Pull the text from all of the records below, reproducing every line unchanged and leaving the pictures out of your answer.
═════ DATA FOR THIS TASK ═════
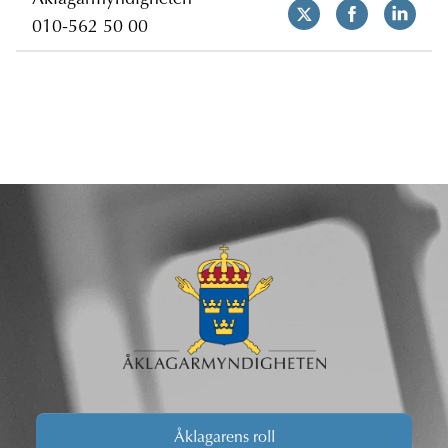
Åklagarmyndigheten
010-562 50 00
Åklagarens roll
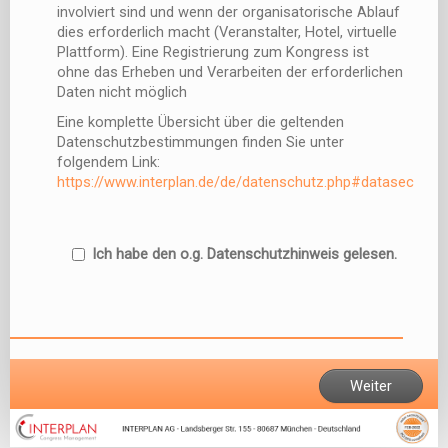
involviert sind und wenn der organisatorische Ablauf
dies erforderlich macht (Veranstalter, Hotel, virtuelle
Plattform). Eine Registrierung zum Kongress ist
ohne das Erheben und Verarbeiten der erforderlichen
Daten nicht möglich
Eine komplette Übersicht über die geltenden
Datenschutzbestimmungen finden Sie unter
folgendem Link:
https://www.interplan.de/de/datenschutz.php#datasec
Ich habe den o.g. Datenschutzhinweis gelesen.
Weiter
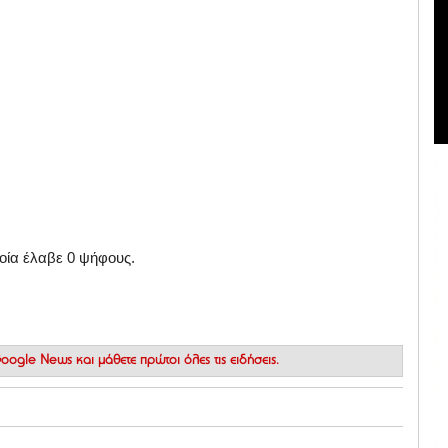
οία έλαβε 0 ψήφους.
 Google News
και μάθετε πρώτοι όλες τις ειδήσεις.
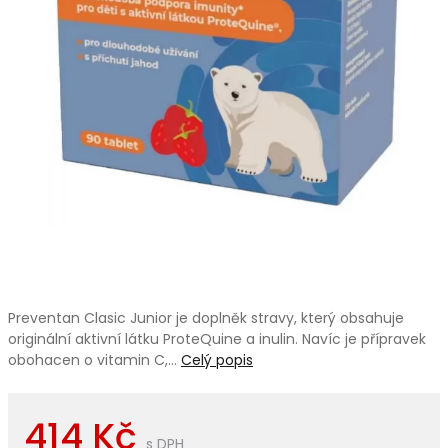
Preventan Clasic Junior je doplněk stravy, který obsahuje
originální aktivní látku ProteQuine a inulin. Navíc je přípravek
obohacen o vitamin C,…
Celý popis
414 Kč
s DPH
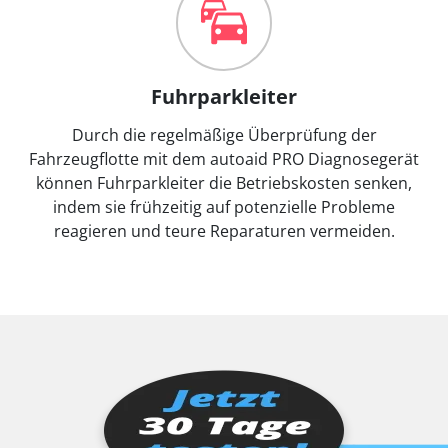
Fuhrparkleiter
Durch die regelmäßige Überprüfung der
Fahrzeugflotte mit dem autoaid PRO Diagnosegerät
können Fuhrparkleiter die Betriebskosten senken,
indem sie frühzeitig auf potenzielle Probleme
reagieren und teure Reparaturen vermeiden.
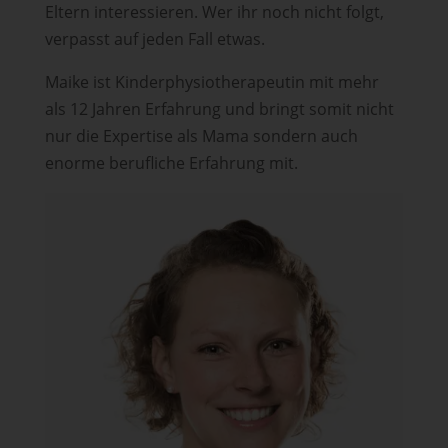
Eltern interessieren. Wer ihr noch nicht folgt,
verpasst auf jeden Fall etwas.
Maike ist Kinderphysiotherapeutin mit mehr
als 12 Jahren Erfahrung und bringt somit nicht
nur die Expertise als Mama sondern auch
enorme berufliche Erfahrung mit.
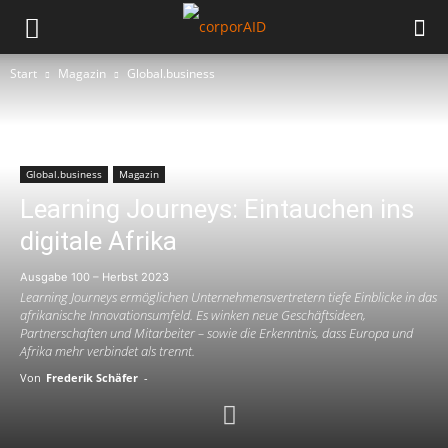
Start
Magazin
Global.business
Global.business
Magazin
Learning Journeys: Eintauchen ins
digitale Afrika
Ausgabe 100 – Herbst 2023
Learning Journeys ermöglichen Unternehmensvertretern tiefe Einblicke in das
afrikanische Innovationsumfeld. Es winken neue Geschäftsideen,
Partnerschaften und Mitarbeiter – sowie die Erkenntnis, dass Europa und
Afrika mehr verbindet als trennt.
Von
Frederik Schäfer
-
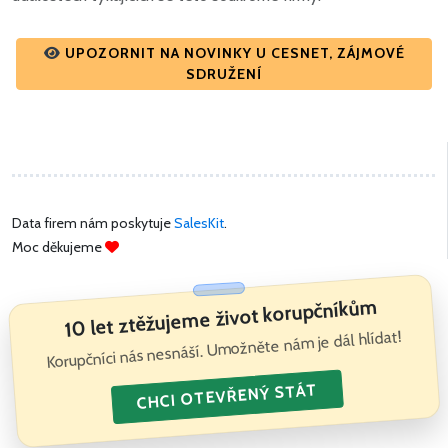
UPOZORNIT NA NOVINKY U CESNET, ZÁJMOVÉ
SDRUŽENÍ
Data firem nám poskytuje
SalesKit
.
Moc děkujeme
10 let ztěžujeme život korupčníkům
Korupčníci nás nesnáší. Umožněte nám je dál hlídat!
CHCI OTEVŘENÝ STÁT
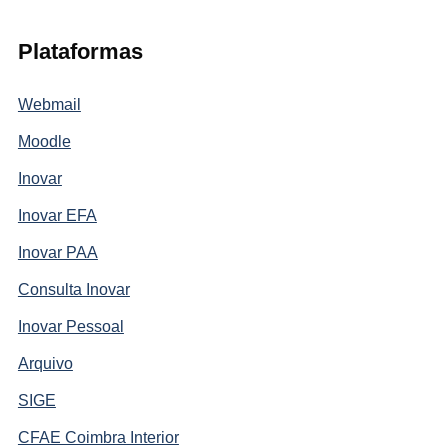
Plataformas
Webmail
Moodle
Inovar
Inovar EFA
Inovar PAA
Consulta Inovar
Inovar Pessoal
Arquivo
SIGE
CFAE Coimbra Interior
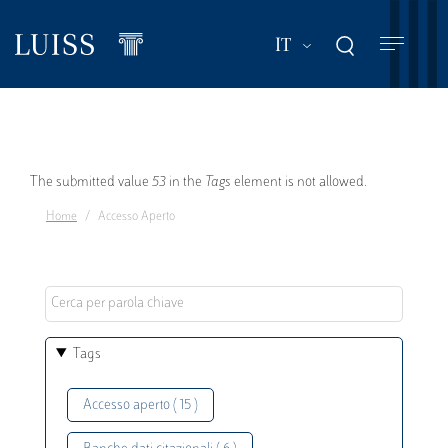
Salta
al
Mostra ulteriori a
IT
contenuto
principale
Messaggio
The submitted value
53
in the
Tags
element is not allowed.
Home
Accesso Aperto
di
errore
Tags
Accesso aperto ( 15 )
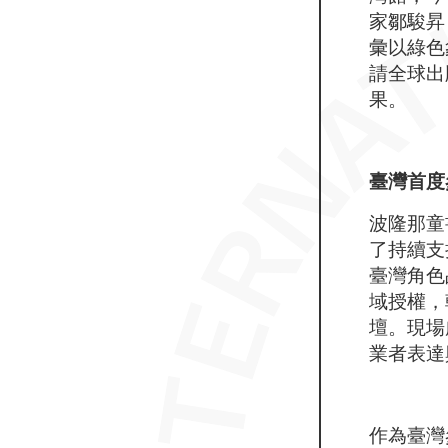
家鄒駿昇
彙以綠色
請全球出
果。
臺灣首度
波隆那童
了持續支持
臺灣角色
域授權，
壇。現場
業者表達
作為臺灣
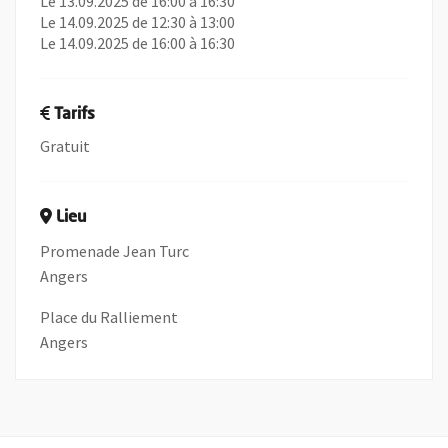
Le 13.09.2025 de 16:00 à 16:30
Le 14.09.2025 de 12:30 à 13:00
Le 14.09.2025 de 16:00 à 16:30
Tarifs
Gratuit
Lieu
Promenade Jean Turc
Angers
Place du Ralliement
Angers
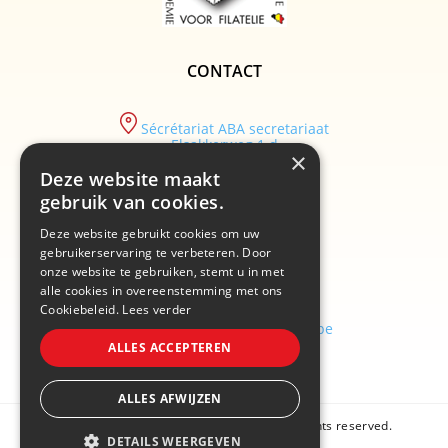
CONTACT
Sécrétariat ABA secretariaat
Elsakkerweg 1 d
×
9830 Sint-Martens-Latem
Deze website maakt
tel :
gebruik van cookies.
+32/ (0)9 282.29.89
Deze website gebruikt cookies om uw
email :
info@academiebelgium.be
gebruikerservaring te verbeteren. Door
onze website te gebruiken, stemt u in met
alle cookies in overeenstemming met ons
Cookiebeleid.
Lees verder
webmaster :
vandenhaute.johann@skynet.be
ALLES ACCEPTEREN
ALLES AFWIJZEN
Copyright © 2026 Academie Belgium. All rights reserved.
DETAILS WEERGEVEN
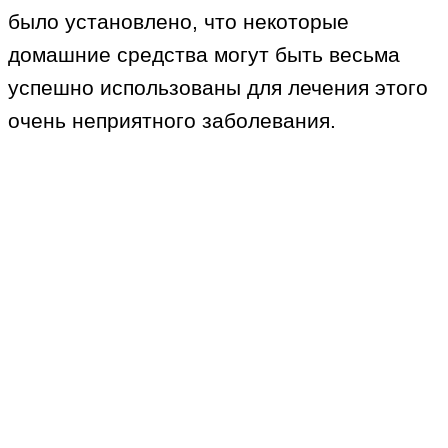
было установлено, что некоторые
домашние средства могут быть весьма
успешно использованы для лечения этого
очень неприятного заболевания.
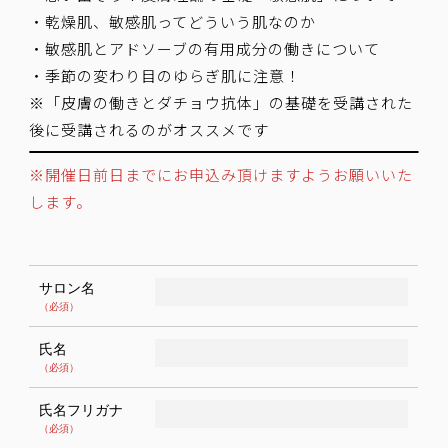
・乾燥肌、敏感肌ってどういう肌なのか
・敏感肌とアドソーブの有用成分の働きについて
・季節の変わり目のゆらぎ肌に注意！
※「皮膚の働きとダチョウ抗体」の基礎を受講された
後に受講されるのがオススメです
※開催日前日までにお申込み頂けますようお願いいた
します。
サロン名
（必須）
氏名
（必須）
氏名フリガナ
（必須）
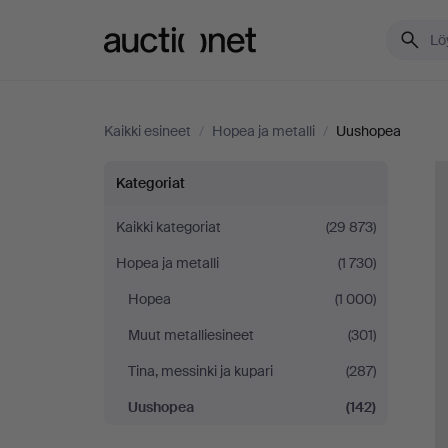
Auctionet.com
Kaikki esineet
/
Hopea ja metalli
/
Uushopea
Uushopea
Kategoriat
Kaikki kategoriat
(29 873)
Hopea ja metalli
(1 730)
Hopea
(1 000)
Muut metalliesineet
(301)
Tina, messinki ja kupari
(287)
Uushopea
(142)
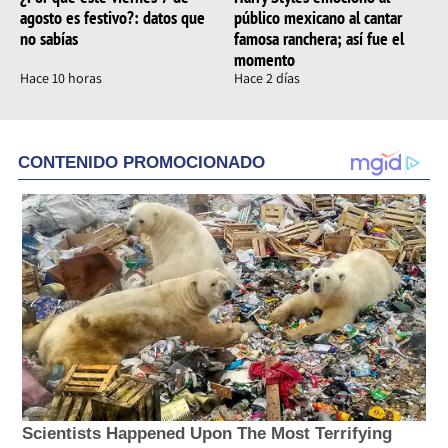
agosto es festivo?: datos que
público mexicano al cantar
no sabías
famosa ranchera; así fue el
momento
Hace 10 horas
Hace 2 días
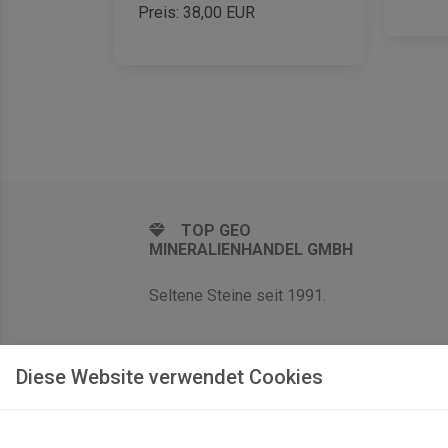
Preis:
38,00
EUR
TOP GEO
MINERALIENHANDEL GMBH
Seltene Steine seit 1991.
Diese Website verwendet Cookies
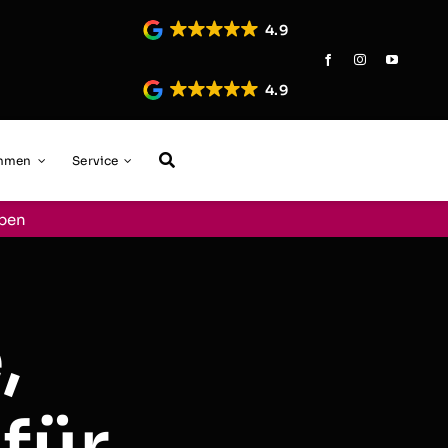
4.9
4.9
ehmen
Service
aben
,
für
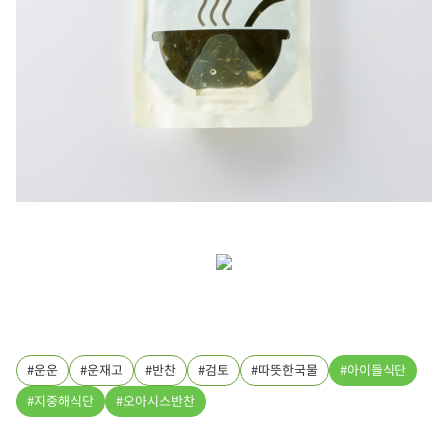
운운
운재고
반찬
검토
따뜻한국물
아이들식단
지중해식단
오아시스반찬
═════
**EXERCISE SOLUTION**
Åklagarmyndigheten
010-562 50 00
Åklagarens roll
involviert sind und wenn der organisatorische Ablauf
dies erforderlich macht (Veranstalter, Hotel, virtuelle
Plattform). Eine Registrierung zum Kongress ist
ohne das Erheben und Verarbeiten der erforderlichen
Daten nicht möglich
Eine komplette Übersicht über die geltenden
Datenschutzbestimmungen finden Sie unter
folgendem Link:
https://www.interplan.de/de/datenschutz.php#datasec
Ich habe den o.g. Datenschutzhinweis gelesen.
Weiter
οία έλαβε 0 ψήφους.
 Google News
και μάθετε πρώτοι όλες τις ειδήσεις.
Preventan Clasic Junior je doplněk stravy, který obsahuje
originální aktivní látku ProteQuine a inulin. Navíc je přípravek
obohacen o vitamin C,…
Celý popis
414 Kč
s DPH
Fuhrparkleiter
Durch die regelmäßige Überprüfung der
Fahrzeugflotte mit dem autoaid PRO Diagnosegerät
können Fuhrparkleiter die Betriebskosten senken,
indem sie frühzeitig auf potenzielle Probleme
reagieren und teure Reparaturen vermeiden.
Eltern interessieren. Wer ihr noch nicht folgt,
verpasst auf jeden Fall etwas.
Maike ist Kinderphysiotherapeutin mit mehr
als 12 Jahren Erfahrung und bringt somit nicht
nur die Expertise als Mama sondern auch
enorme berufliche Erfahrung mit.
Start
Magazin
Global.business
Global.business
Magazin
Learning Journeys: Eintauchen ins
digitale Afrika
Ausgabe 100 – Herbst 2023
Learning Journeys ermöglichen Unternehmensvertretern tiefe Einblicke in das
afrikanische Innovationsumfeld. Es winken neue Geschäftsideen,
Partnerschaften und Mitarbeiter – sowie die Erkenntnis, dass Europa und
Afrika mehr verbindet als trennt.
Von
Frederik Schäfer
-
UPOZORNIT NA NOVINKY U CESNET, ZÁJMOVÉ
SDRUŽENÍ
Data firem nám poskytuje
SalesKit
.
Moc děkujeme
10 let ztěžujeme život korupčníkům
Korupčníci nás nesnáší. Umožněte nám je dál hlídat!
CHCI OTEVŘENÝ STÁT
Plataformas
Webmail
Moodle
Inovar
Inovar EFA
Inovar PAA
Consulta Inovar
Inovar Pessoal
Arquivo
SIGE
CFAE Coimbra Interior
Salta
al
Mostra ulteriori a
IT
contenuto
principale
Messaggio
The submitted value
53
in the
Tags
element is not allowed.
Home
Accesso Aperto
di
errore
Tags
Accesso aperto ( 15 )
家鄒駿昇
彙以綠色
請全球出
果。
臺灣首度
波隆那童
了持續支持
臺灣角色
域授權，
壇。現場
業者表達
作為臺灣
Le 13.09.2025 de 16:00 à 16:30
Le 14.09.2025 de 12:30 à 13:00
Le 14.09.2025 de 16:00 à 16:30
Tarifs
Gratuit
Lieu
Promenade Jean Turc
Angers
Place du Ralliement
Angers
CONTACT
Sécrétariat ABA secretariaat
Elsakkerweg 1 d
×
9830 Sint-Martens-Latem
Deze website maakt
tel :
gebruik van cookies.
+32/ (0)9 282.29.89
Deze website gebruikt cookies om uw
email :
info@academiebelgium.be
gebruikerservaring te verbeteren. Door
onze website te gebruiken, stemt u in met
alle cookies in overeenstemming met ons
Cookiebeleid.
Lees verder
webmaster :
vandenhaute.johann@skynet.be
ALLES ACCEPTEREN
ALLES AFWIJZEN
Copyright © 2026 Academie Belgium. All rights reserved.
DETAILS WEERGEVEN
было установлено, что некоторые
домашние средства могут быть весьма
успешно использованы для лечения этого
очень неприятного заболевания.
・乾燥肌、敏感肌ってどういう肌なのか
・敏感肌とアドソーブの有用成分の働きについて
・季節の変わり目のゆらぎ肌に注意！
※「皮膚の働きとダチョウ抗体」の基礎を受講された
後に受講されるのがオススメです
※開催日前日までにお申込み頂けますようお願いいた
します。
サロン名
（必須）
氏名
（必須）
氏名フリガナ
（必須）
Auctionet.com
Kaikki esineet
/
Hopea ja metalli
/
Uushopea
Uushopea
Kategoriat
Kaikki kategoriat
(29 873)
Hopea ja metalli
(1 730)
Hopea
(1 000)
Muut metalliesineet
(301)
Tina, messinki ja kupari
(287)
Uushopea
(142)
agosto es festivo?: datos que
público mexicano al cantar
no sabías
famosa ranchera; así fue el
momento
Hace 10 horas
Hace 2 días
Preis:
38,00
EUR
TOP GEO
MINERALIENHANDEL GMBH
Seltene Steine seit 1991.
Diese Website verwendet Cookies
4.9
4.9
ehmen
Service
aben
,
für
운운
운재고
반찬
검토
따뜻한국물
아이들식단
지중해식단
오아시스반찬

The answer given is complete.